= Work request =
Please output the records below in full, exactly as given, but without the images.

[Extracted page text data]
• • •

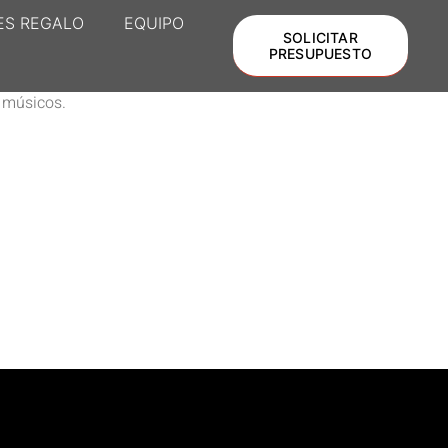
ES REGALO
EQUIPO
SOLICITAR
PRESUPUESTO
 músicos.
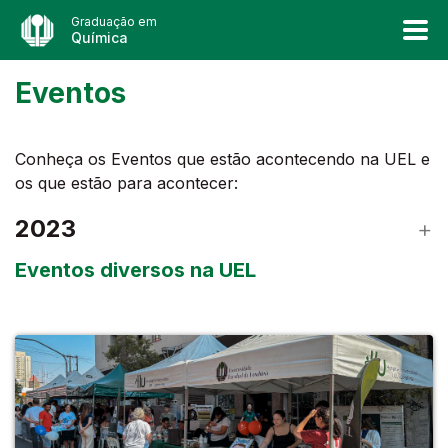
Graduação em
Química
Eventos
Conheça os Eventos que estão acontecendo na UEL e
os que estão para acontecer:
2023
Eventos diversos na UEL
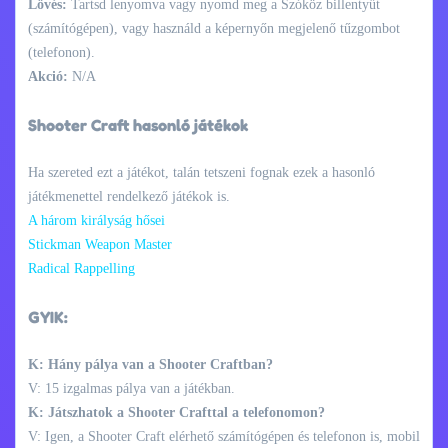
Lövés:
Tartsd lenyomva vagy nyomd meg a Szóköz billentyűt
(számítógépen), vagy használd a képernyőn megjelenő tűzgombot
(telefonon).
Akció:
N/A
Shooter Craft hasonló játékok
Ha szereted ezt a játékot, talán tetszeni fognak ezek a hasonló
játékmenettel rendelkező játékok is.
A három királyság hősei
Stickman Weapon Master
Radical Rappelling
GYIK:
K: Hány pálya van a Shooter Craftban?
V: 15 izgalmas pálya van a játékban.
K: Játszhatok a Shooter Crafttal a telefonomon?
V: Igen, a Shooter Craft elérhető számítógépen és telefonon is, mobil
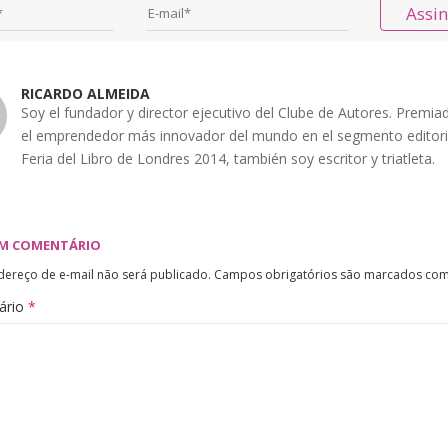
Assi
RICARDO ALMEIDA
Soy el fundador y director ejecutivo del Clube de Autores. Premi
el emprendedor más innovador del mundo en el segmento editoria
Feria del Libro de Londres 2014, también soy escritor y triatleta.
UM COMENTÁRIO
dereço de e-mail não será publicado.
Campos obrigatórios são marcados co
ário
*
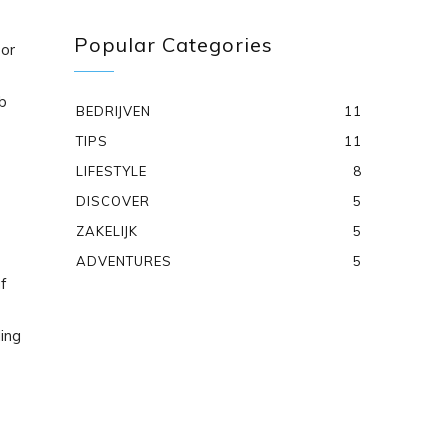
Popular Categories
oor
b
BEDRIJVEN
11
TIPS
11
LIFESTYLE
8
DISCOVER
5
ZAKELIJK
5
ADVENTURES
5
f
ing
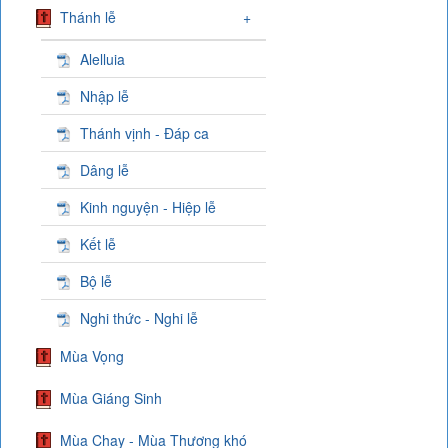
Thánh lễ
+
Alelluia
Nhập lễ
Thánh vịnh - Đáp ca
Dâng lễ
Kinh nguyện - Hiệp lễ
Kết lễ
Bộ lễ
Nghi thức - Nghi lễ
Mùa Vọng
Mùa Giáng Sinh
Mùa Chay - Mùa Thương khó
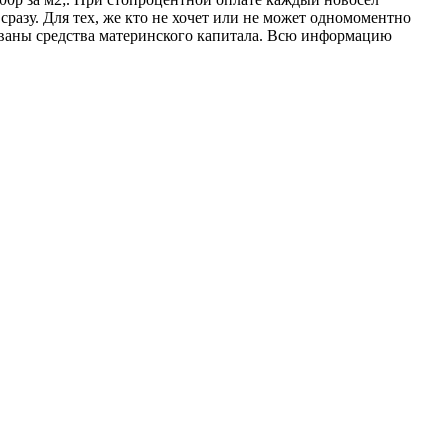
разу. Для тех, же кто не хочет или не может одномоментно
зованы средства материнского капитала. Всю информацию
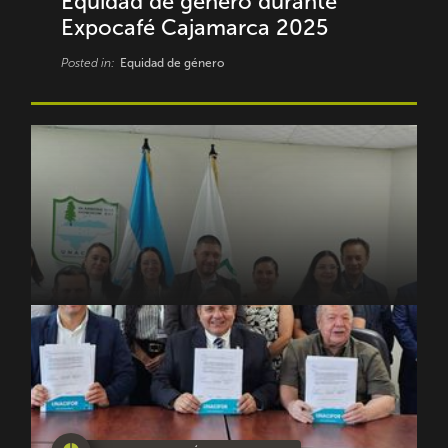
Equidad de género durante
Expocafé Cajamarca 2025
Posted in:
Equidad de género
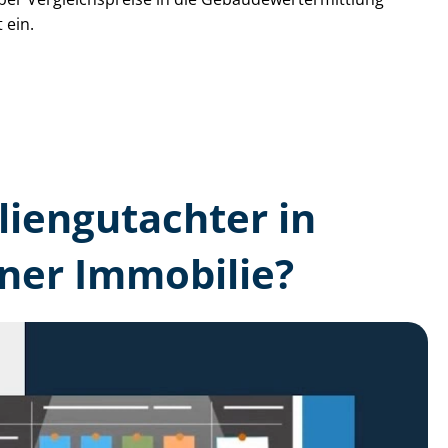
 ein.
lien­gutachter in
ner Immobilie?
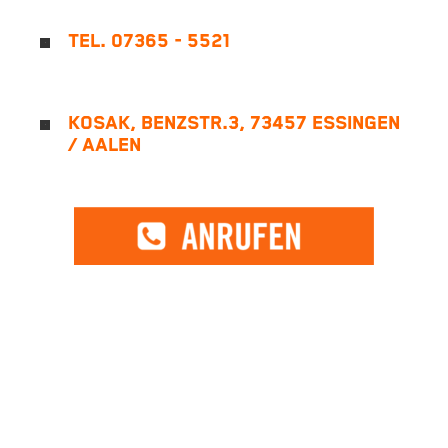
TEL. 07365 - 5521
KOSAK, BENZSTR.3, 73457 ESSINGEN
/ AALEN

• • •

= Result of the exercise =
ES REGALO
EQUIPO
SOLICITAR
PRESUPUESTO
 músicos.
Graduação em
Química
Eventos
Conheça os Eventos que estão acontecendo na UEL e
os que estão para acontecer:
2023
Eventos diversos na UEL
Lövés:
Tartsd lenyomva vagy nyomd meg a Szóköz billentyűt
(számítógépen), vagy használd a képernyőn megjelenő tűzgombot
(telefonon).
Akció:
N/A
Shooter Craft hasonló játékok
Ha szereted ezt a játékot, talán tetszeni fognak ezek a hasonló
játékmenettel rendelkező játékok is.
A három királyság hősei
Stickman Weapon Master
Radical Rappelling
GYIK:
K: Hány pálya van a Shooter Craftban?
V: 15 izgalmas pálya van a játékban.
K: Játszhatok a Shooter Crafttal a telefonomon?
V: Igen, a Shooter Craft elérhető számítógépen és telefonon is, mobil
Assi
RICARDO ALMEIDA
Soy el fundador y director ejecutivo del Clube de Autores. Premi
el emprendedor más innovador del mundo en el segmento editoria
Feria del Libro de Londres 2014, también soy escritor y triatleta.
UM COMENTÁRIO
dereço de e-mail não será publicado.
Campos obrigatórios são marcados co
ário
*
Popular Categories
oor
b
BEDRIJVEN
11
TIPS
11
LIFESTYLE
8
DISCOVER
5
ZAKELIJK
5
ADVENTURES
5
f
ing
Thánh lễ
+
Alelluia
Nhập lễ
Thánh vịnh - Đáp ca
Dâng lễ
Kinh nguyện - Hiệp lễ
Kết lễ
Bộ lễ
Nghi thức - Nghi lễ
Mùa Vọng
Mùa Giáng Sinh
Mùa Chay - Mùa Thương khó
разу. Для тех, же кто не хочет или не может одномоментно
зованы средства материнского капитала. Всю информацию
Equidad de género durante
Expocafé Cajamarca 2025
Posted in:
Equidad de género
 ein.
lien­gutachter in
ner Immobilie?
TEL. 07365 - 5521
KOSAK, BENZSTR.3, 73457 ESSINGEN
/ AALEN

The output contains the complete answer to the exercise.